Pocas veces la vida brinda momentos tan perfectos a una niña huérfana de padre, sin hermanos y cuya madre trabaja hasta el agotamiento. La familia de mi padre es adinerada pero mi padre, quien se dedicó a los negocios editoriales sin mucho éxito, murió sin riquezas que heredar.

En mi memoria danzan imágenes que hoy no podría asegurar como reales, aunque así las recuerde. Mi tía Alegra estaba a punto de beber de su taza de té cuando ocurrió un fenómeno extraño. Se quedó inmóvil, con la taza suspendida en el aire y, un instante después, escuché con claridad los murmullos de la gente ocupando las otras mesas. Miré a mi alrededor. Todos volteaban al techo con la boca abierta.

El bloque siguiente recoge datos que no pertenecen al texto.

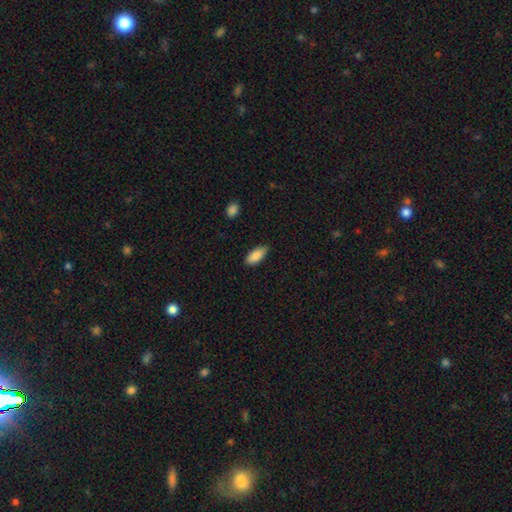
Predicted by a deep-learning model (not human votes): A smooth galaxy with no disk features (88%) that is in between round and cigar-shaped (86%). Merging: none (80%).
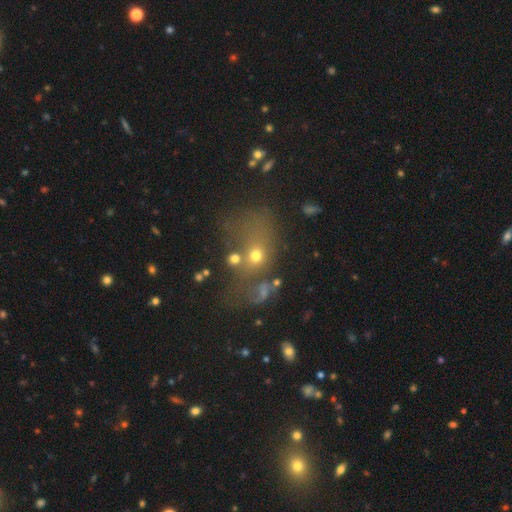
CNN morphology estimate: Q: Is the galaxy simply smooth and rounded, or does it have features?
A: smooth — 53%.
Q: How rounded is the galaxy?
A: round — 49%.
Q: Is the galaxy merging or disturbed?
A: merger — 32%.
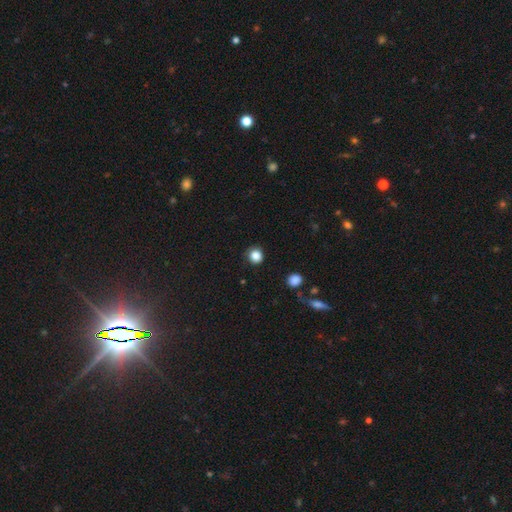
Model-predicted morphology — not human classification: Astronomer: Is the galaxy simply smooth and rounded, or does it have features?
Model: smooth — 86%.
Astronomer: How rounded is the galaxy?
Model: round — 89%.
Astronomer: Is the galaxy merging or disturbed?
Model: none — 87%.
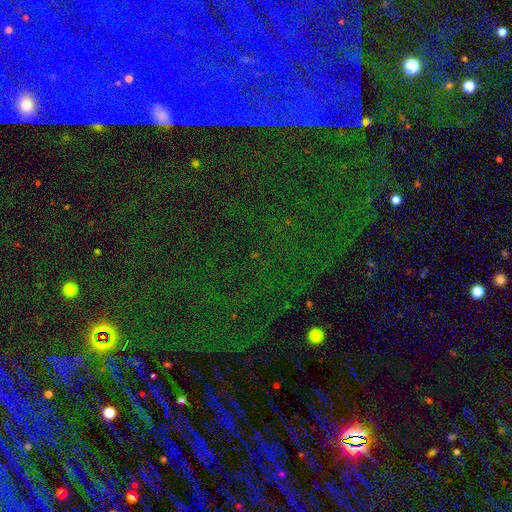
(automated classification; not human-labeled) Smooth or featured: star or artifact — 79% (featured or disk — 11%)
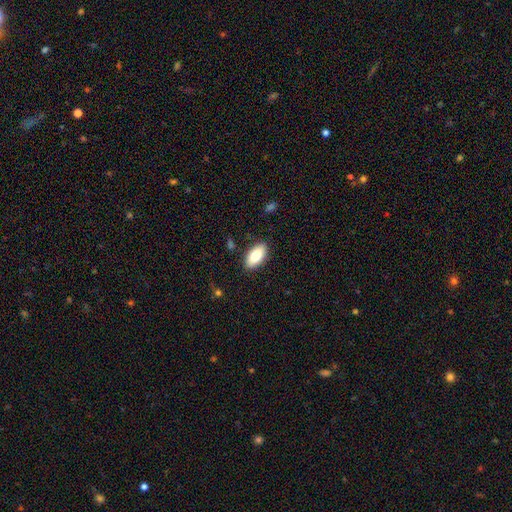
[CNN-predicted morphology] The model was most divided on "smooth or featured": smooth: 79%, featured or disk: 14%, star or artifact: 7%. More confident: how rounded — in between (93%); merging — none (87%).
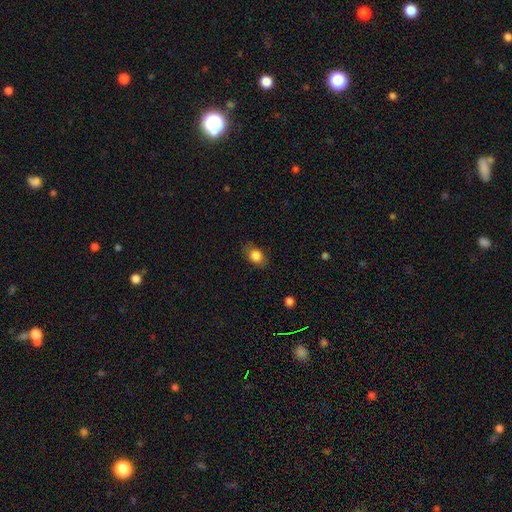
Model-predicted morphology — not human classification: This is clearly a smooth galaxy (82%). How rounded: likely in between (74%). Merging: likely none (78%).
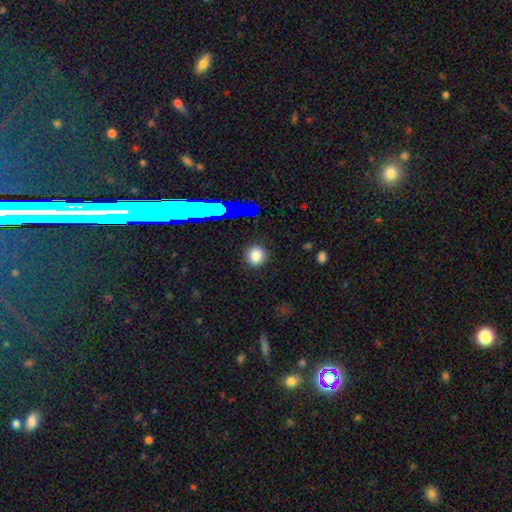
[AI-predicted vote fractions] Q: Smooth or featured?
A: smooth (80%); runner-up: star or artifact (14%)
Q: How rounded?
A: round (91%); runner-up: in between (8%)
Q: Merging?
A: none (89%); runner-up: minor disturbance (7%)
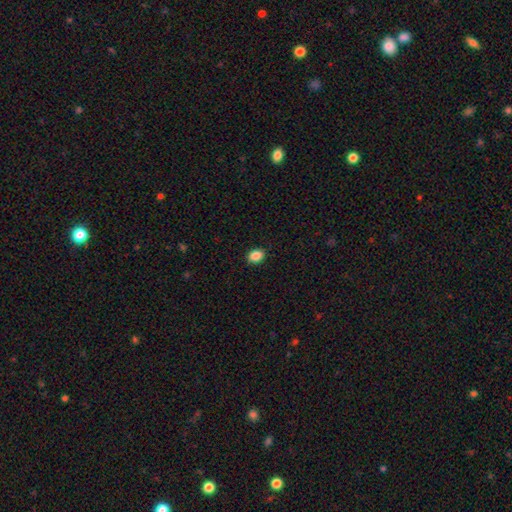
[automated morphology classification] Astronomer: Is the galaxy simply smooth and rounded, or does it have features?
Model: smooth — 88%.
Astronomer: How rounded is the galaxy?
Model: in between — 72%.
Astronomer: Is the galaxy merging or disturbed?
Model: none — 90%.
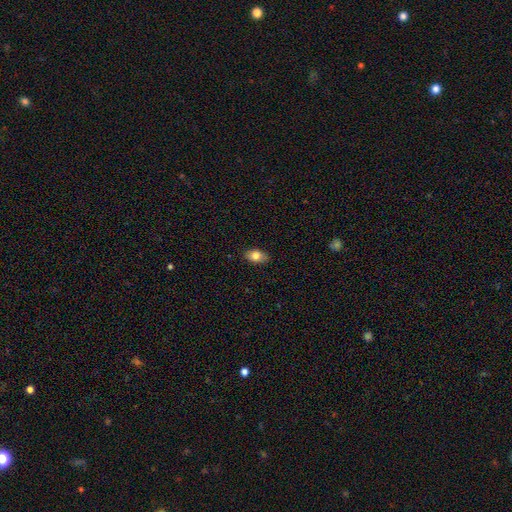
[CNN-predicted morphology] The model was most divided on "smooth or featured": smooth: 79%, featured or disk: 13%, star or artifact: 8%. More confident: how rounded — in between (88%); merging — none (86%).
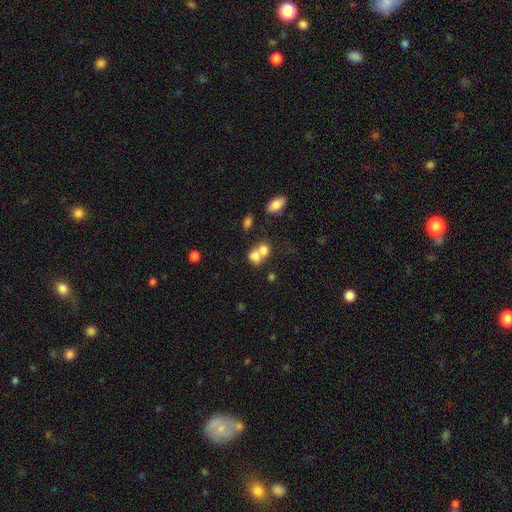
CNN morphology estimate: This is likely a smooth galaxy (73%). How rounded: possibly in between (52%). Merging: likely merger (64%).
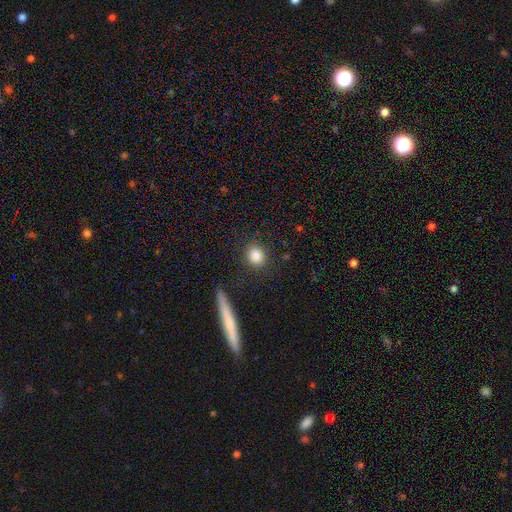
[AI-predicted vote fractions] Smooth or featured?
  - smooth: 85% *
  - star or artifact: 9%
  - featured or disk: 6%
How rounded?
  - round: 78% *
  - in between: 20%
  - cigar-shaped: 3%
Merging?
  - none: 87% *
  - minor disturbance: 8%
  - major disturbance: 3%
  - merger: 2%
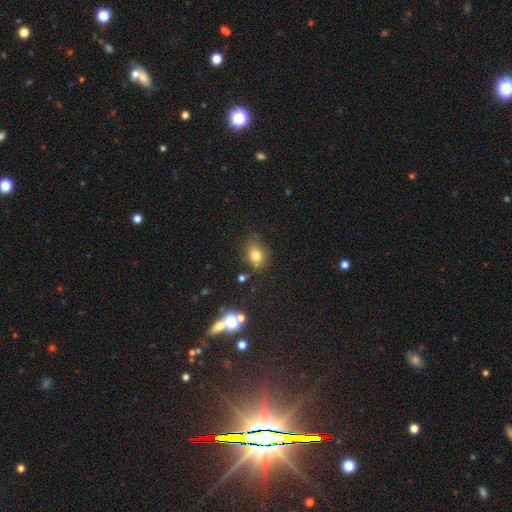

Desde lo alto caían copos de nieve, flotaban con suavidad, como en una visión en cámara lenta. Las flores blancas con morado de los floreros se multiplicaron ante la mirada de todos, confundiéndose en el vacío con la nieve. Formaban un cuadro perfecto y armonioso. La nieve era tan tibia y aromática, como las galletas de esa tarde. A nuestros ojos, también los murales decorando las paredes comenzaron a danzar, como si la pintura cobrara vida y los campos se llenaran de lisianthus.

Llegué emocionada hasta las lágrimas a contarle a mi madre con todo detalle. Ella tomó mi rostro entre sus manos y me dijo: “Hija, seguramente fue el truco de un escenógrafo teatral contratado para ambientar el lugar y promocionarlo. ¡Se ven tantas maravillas durante las Navidades!”. Pero ella también se emocionó al ver mis lágrimas y me dijo que le alegraba ver mi alma sensible. Me sentí un poco confundida, no me creía, yo sabía que fue real. A este pasaje de mi vida le debo la estampilla en la palma de mi mano derecha. Es un dibujo con el salón de té, el tapete, las mesas, la gente, los lisianthus volando por cientos y la nieve tibia, que aún hoy puedo sentir al recordarla.

Rememoro la sala de té tan vívidamente que podría pintarla a detalle, pero en cambio la veo a diario en mi piel.

Tal como aquel helado día, llevo la huella cual impresión de deleite, por el placer que me provoca mi determinación para llegar siempre a donde deseo. Cuando lo hago, mi alma entra en un estado de éxtasis y queda totalmente embargada por admiración y alegría por la vida, me conecta con la contemplación de la belleza, del amor, y la sensación de ligereza nacida del ejercicio de los sentidos de mi cuerpo.

Evidentemente iré a la universidad, la idea está en mi cabeza y ya corre por mis venas.